During some outdoor walks around Wanaka, Jayden was drawn to the natural cycles apparent all around him. Plant life that grew, was consumed and then composted, or recycled according to its kind. He started focusing on corn and cassava starches, sugar cane waste and other plant based materials until he came up with the bottle used today in For The Better Good’s products. Following the biomimicry stream though, Jayden notes that nothing in nature goes to waste and that as things die, they re-purpose. He’s full-on running the business at present but part of Jayden’s ongoing research is working on downstream waste cycles from the timber and other plant based industries where he can extract waste starch to build plastics that fits his present goals, where every bottle FTGG produces could be refilled and reused, recycled up to seven times, and then successfully composted – print label, ink and all.
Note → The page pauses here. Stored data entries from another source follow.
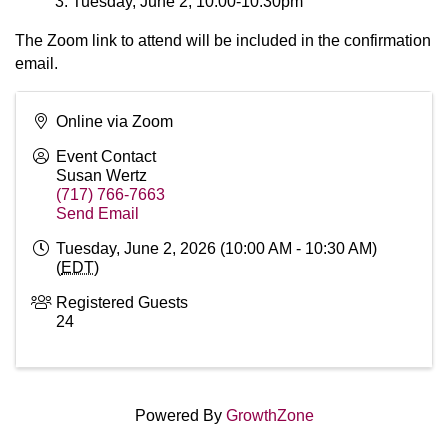
Tuesday, June 2, 10:00-10:30pm
The Zoom link to attend will be included in the confirmation
email.
Online via Zoom
Event Contact
Susan Wertz
(717) 766-7663
Send Email
Tuesday, June 2, 2026 (10:00 AM - 10:30 AM)
(
EDT
)
Registered Guests
24
Powered By
GrowthZone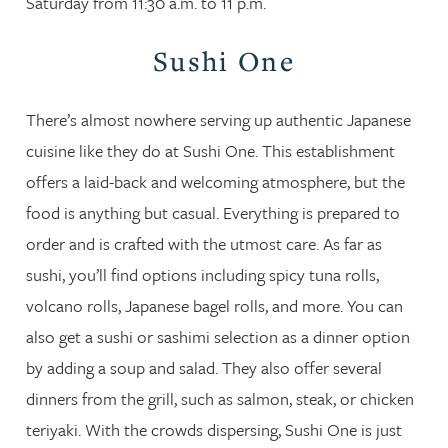
Saturday from 11:30 a.m. to 11 p.m.
Sushi One
There’s almost nowhere serving up authentic Japanese
cuisine like they do at Sushi One. This establishment
offers a laid-back and welcoming atmosphere, but the
food is anything but casual. Everything is prepared to
order and is crafted with the utmost care. As far as
sushi, you’ll find options including spicy tuna rolls,
volcano rolls, Japanese bagel rolls, and more. You can
also get a sushi or sashimi selection as a dinner option
by adding a soup and salad. They also offer several
dinners from the grill, such as salmon, steak, or chicken
teriyaki. With the crowds dispersing, Sushi One is just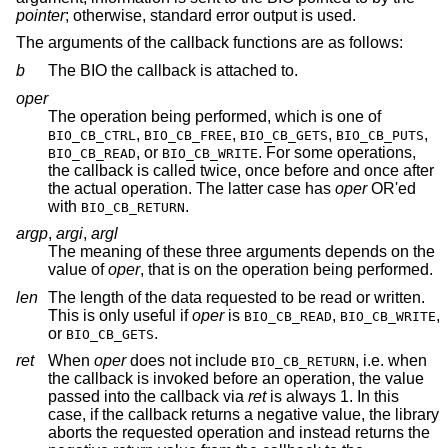
pointer
; otherwise, standard error output is used.
The arguments of the callback functions are as follows:
b
The BIO the callback is attached to.
oper
The operation being performed, which is one of
,
,
,
,
BIO_CB_CTRL
BIO_CB_FREE
BIO_CB_GETS
BIO_CB_PUTS
, or
. For some operations,
BIO_CB_READ
BIO_CB_WRITE
the callback is called twice, once before and once after
the actual operation. The latter case has
oper
OR'ed
with
.
BIO_CB_RETURN
argp
,
argi
,
argl
The meaning of these three arguments depends on the
value of
oper
, that is on the operation being performed.
len
The length of the data requested to be read or written.
This is only useful if
oper
is
,
,
BIO_CB_READ
BIO_CB_WRITE
or
.
BIO_CB_GETS
ret
When
oper
does not include
, i.e. when
BIO_CB_RETURN
the callback is invoked before an operation, the value
passed into the callback via
ret
is always 1. In this
case, if the callback returns a negative value, the library
aborts the requested operation and instead returns the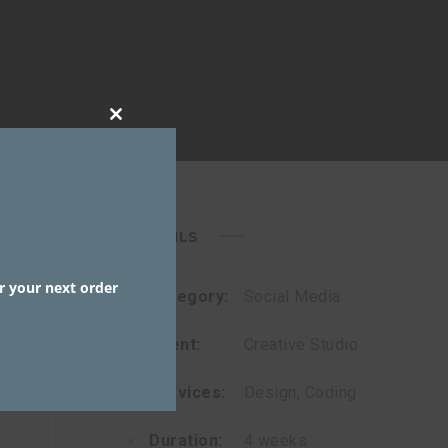
CLOSE
THIS
MODULE
DETAILS
r your next order
Category:
Social Media
Client:
Creative Studio
Services:
Design, Coding
Duration:
4 weeks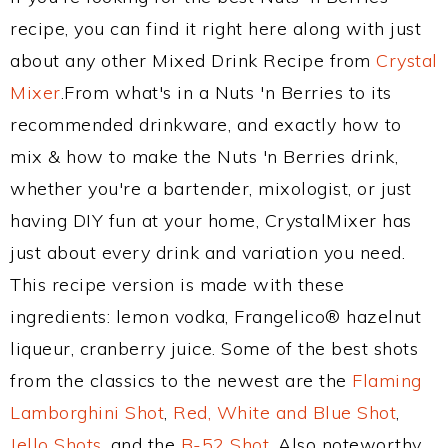
recipe, you can find it right here along with just
about any other Mixed Drink Recipe from
Crystal
Mixer
.From what's in a Nuts 'n Berries to its
recommended drinkware, and exactly how to
mix & how to make the Nuts 'n Berries drink,
whether you're a bartender, mixologist, or just
having DIY fun at your home, CrystalMixer has
just about every drink and variation you need.
This recipe version is made with these
ingredients: lemon vodka, Frangelico® hazelnut
liqueur, cranberry juice. Some of the best shots
from the classics to the newest are the
Flaming
Lamborghini Shot
,
Red, White and Blue Shot
,
Jello Shots
, and the
B-52 Shot
. Also noteworthy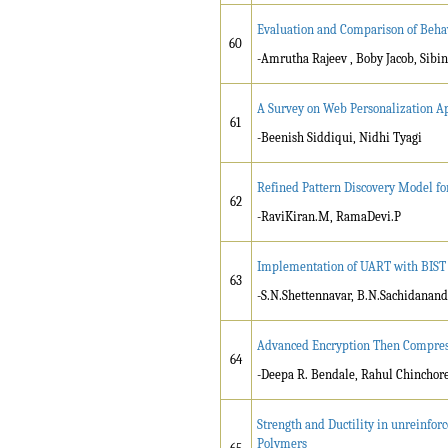
Evaluation and Comparison of Behav
60
-Amrutha Rajeev , Boby Jacob, Si
A Survey on Web Personalization A
61
-Beenish Siddiqui, Nidhi Tyagi
Refined Pattern Discovery Model fo
62
-RaviKiran.M, RamaDevi.P
Implementation of UART with BIST
63
-S.N.Shettennavar, B.N.Sachidanan
Advanced Encryption Then Compress
64
-Deepa R. Bendale, Rahul Chinchor
Strength and Ductility in unreinfor
Polymers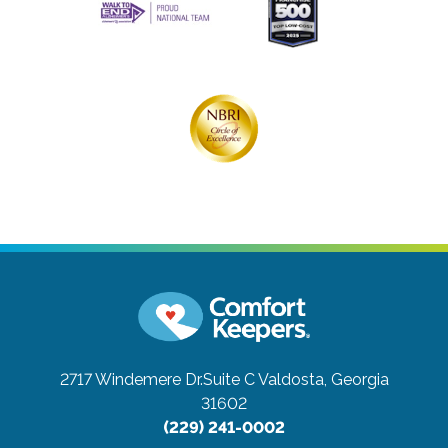
2717 Windemere Dr.Suite C
Valdosta, Georgia
31602
(229) 241-0002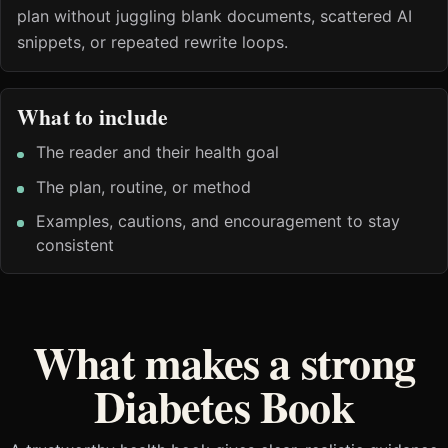
plan without juggling blank documents, scattered AI
snippets, or repeated rewrite loops.
What to include
The reader and their health goal
The plan, routine, or method
Examples, cautions, and encouragement to stay
consistent
What makes a strong
Diabetes Book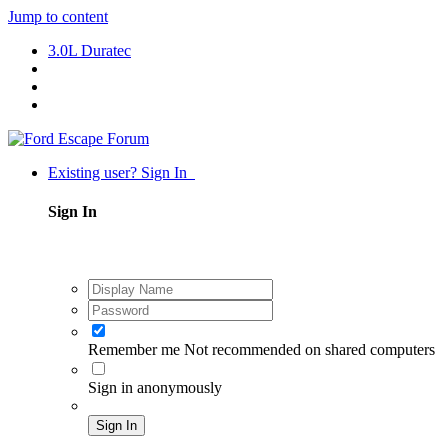
Jump to content
3.0L Duratec
Existing user? Sign In
Sign In
Remember me
Not recommended on shared computers
Sign in anonymously
Sign In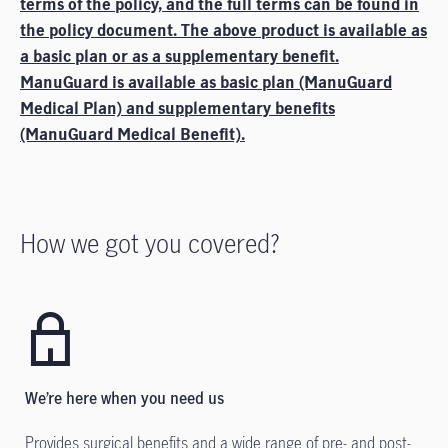
terms of the policy, and the full terms can be found in
the policy document. The above product is available as
a basic plan or as a supplementary benefit.
ManuGuard is available as basic plan (ManuGuard
Medical Plan) and supplementary benefits
(ManuGuard Medical Benefit).
How we got you covered?
We’re here when you need us
Provides surgical benefits and a wide range of pre- and post-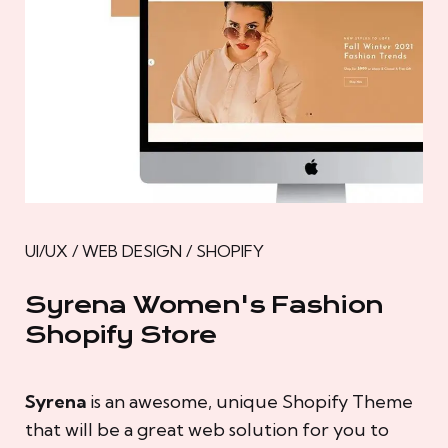
UI/UX / WEB DESIGN / SHOPIFY
Syrena Women's Fashion
Shopify Store
Syrena
is an awesome, unique Shopify Theme
that will be a great web solution for you to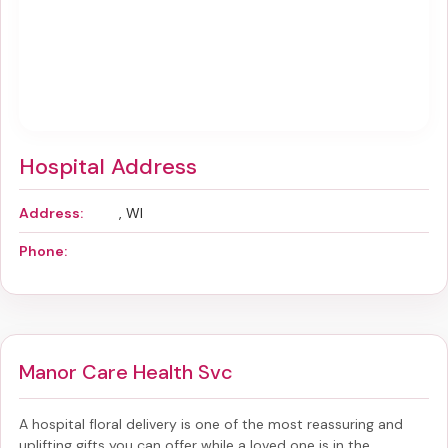
Hospital Address
Address:
, WI
Phone:
Manor Care Health Svc
A hospital floral delivery is one of the most reassuring and
uplifting gifts you can offer while a loved one is in the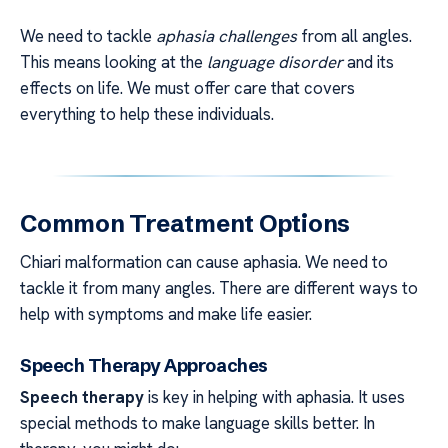
We need to tackle
aphasia challenges
from all angles.
This means looking at the
language disorder
and its
effects on life. We must offer care that covers
everything to help these individuals.
Common Treatment Options
Chiari malformation can cause aphasia. We need to
tackle it from many angles. There are different ways to
help with symptoms and make life easier.
Speech Therapy Approaches
Speech therapy
is key in helping with aphasia. It uses
special methods to make language skills better. In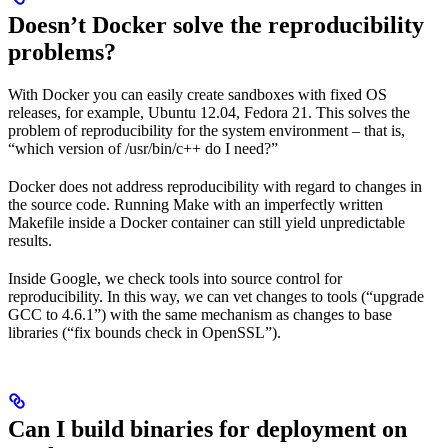
Doesn’t Docker solve the reproducibility
problems?
With Docker you can easily create sandboxes with fixed OS
releases, for example, Ubuntu 12.04, Fedora 21. This solves the
problem of reproducibility for the system environment – that is,
“which version of /usr/bin/c++ do I need?”
Docker does not address reproducibility with regard to changes in
the source code. Running Make with an imperfectly written
Makefile inside a Docker container can still yield unpredictable
results.
Inside Google, we check tools into source control for
reproducibility. In this way, we can vet changes to tools (“upgrade
GCC to 4.6.1”) with the same mechanism as changes to base
libraries (“fix bounds check in OpenSSL”).
Can I build binaries for deployment on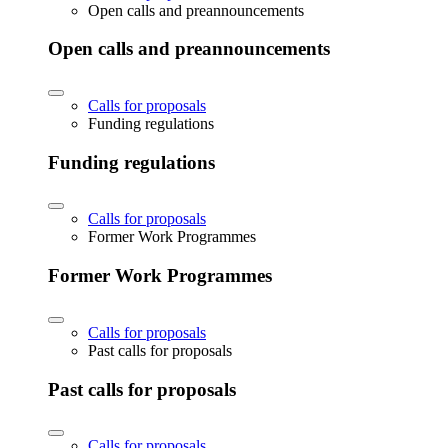
Open calls and preannouncements
Open calls and preannouncements
Calls for proposals
Funding regulations
Funding regulations
Calls for proposals
Former Work Programmes
Former Work Programmes
Calls for proposals
Past calls for proposals
Past calls for proposals
Calls for proposals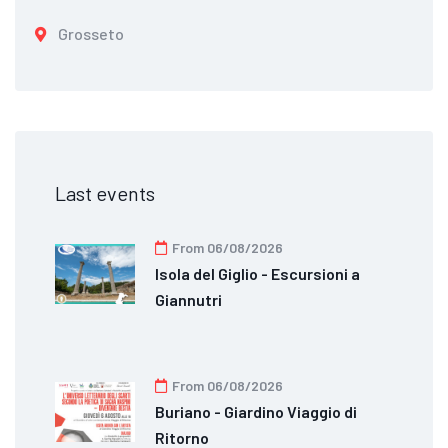
Grosseto
Last events
From 06/08/2026
Isola del Giglio - Escursioni a
Giannutri
From 06/08/2026
Buriano - Giardino Viaggio di
Ritorno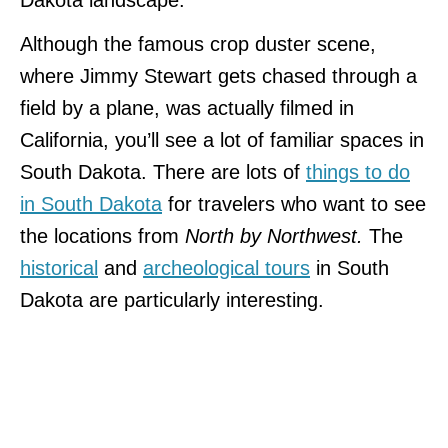
Although the famous crop duster scene,
where Jimmy Stewart gets chased through a
field by a plane, was actually filmed in
California, you’ll see a lot of familiar spaces in
South Dakota. There are lots of
things to do
in South Dakota
for travelers who want to see
the locations from
North by Northwest.
The
historical
and
archeological tours
in South
Dakota are particularly interesting.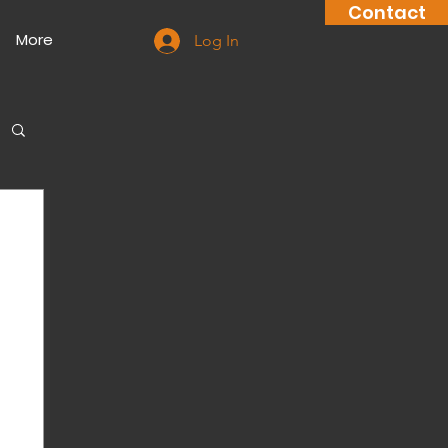
Contact
More
Log In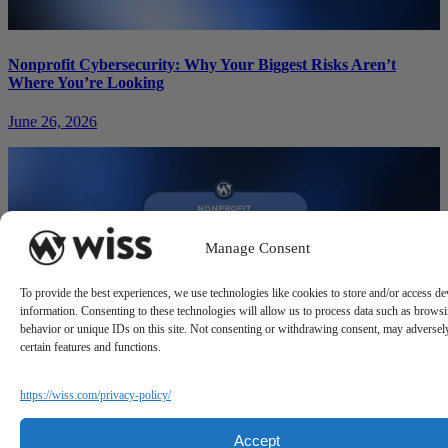
Nonprofit Cybersecurity: Why Your Biggest Risks Aren’t
Where You’re Looking
June 26, 2026
Manage Consent
To provide the best experiences, we use technologies like cookies to store and/or access de
information. Consenting to these technologies will allow us to process data such as brows
behavior or unique IDs on this site. Not consenting or withdrawing consent, may adversely
certain features and functions.
https://wiss.com/privacy-policy/
Nonprofit Crowdfunding: Digital Fundraising Strategies That
Actually Convert
Accept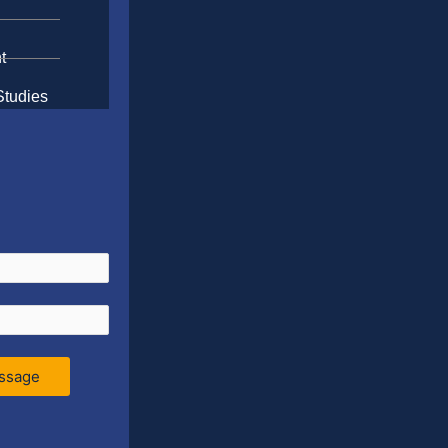
t
Studies
ssage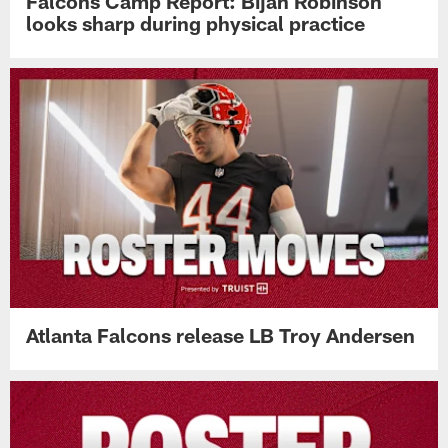
Falcons Camp Report: Bijan Robinson
looks sharp during physical practice
Atlanta Falcons release LB Troy Andersen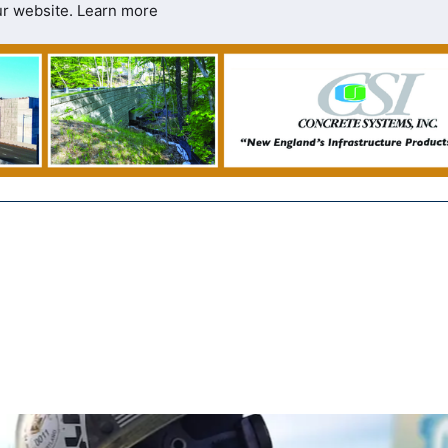
ur website.
Learn more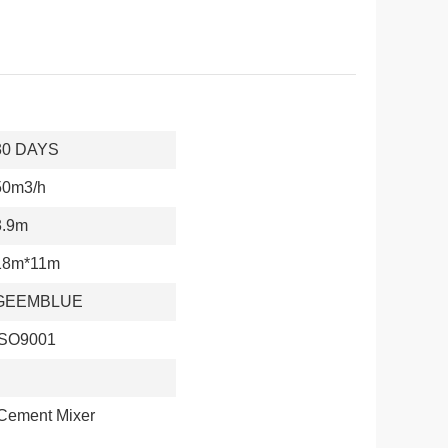
30 DAYS
50m3/h
3.9m
18m*11m
GEEMBLUE
ISO9001
 Cement Mixer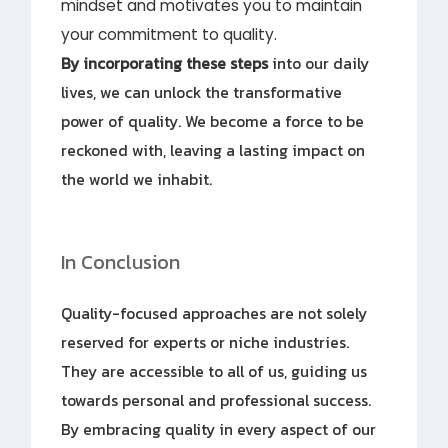
mindset and motivates you to maintain
your commitment to quality.
By incorporating these steps
into our daily
lives, we can unlock the transformative
power of quality. We become a force to be
reckoned with, leaving a lasting impact on
the world we inhabit.
In Conclusion
Quality-focused approaches are not solely
reserved for experts or niche industries.
They are accessible to all of us, guiding us
towards personal and professional success.
By embracing quality in every aspect of our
For The Better Good already has 140 refilling stations around the country and places the bottles can be composted dotted around the show. Jayden’s also looking at collabs with other like-minded innovators who are really heading back to nature in such a smart way that it’s kinda like back to the future. And even though FTBG’s water is amazing – abiding at least 80 years picking up beneficial minerals from the Mamaku Plateau and drawn straight from the source at Blue Springs, Putaruru – Jayden says his company is actually about the packaging. To him, the bottle has become the billboard for a way forward, the start of a conversation to any generation. At Raeward Fresh, we love that our producers are taking products to the next level of both quality and sustainability. We encourage you to get into these bottles, refill and reuse them and then bring them back for composting. And, keep your eye out for this young man and many like him who are helping all of us stay on the winning side of life itself.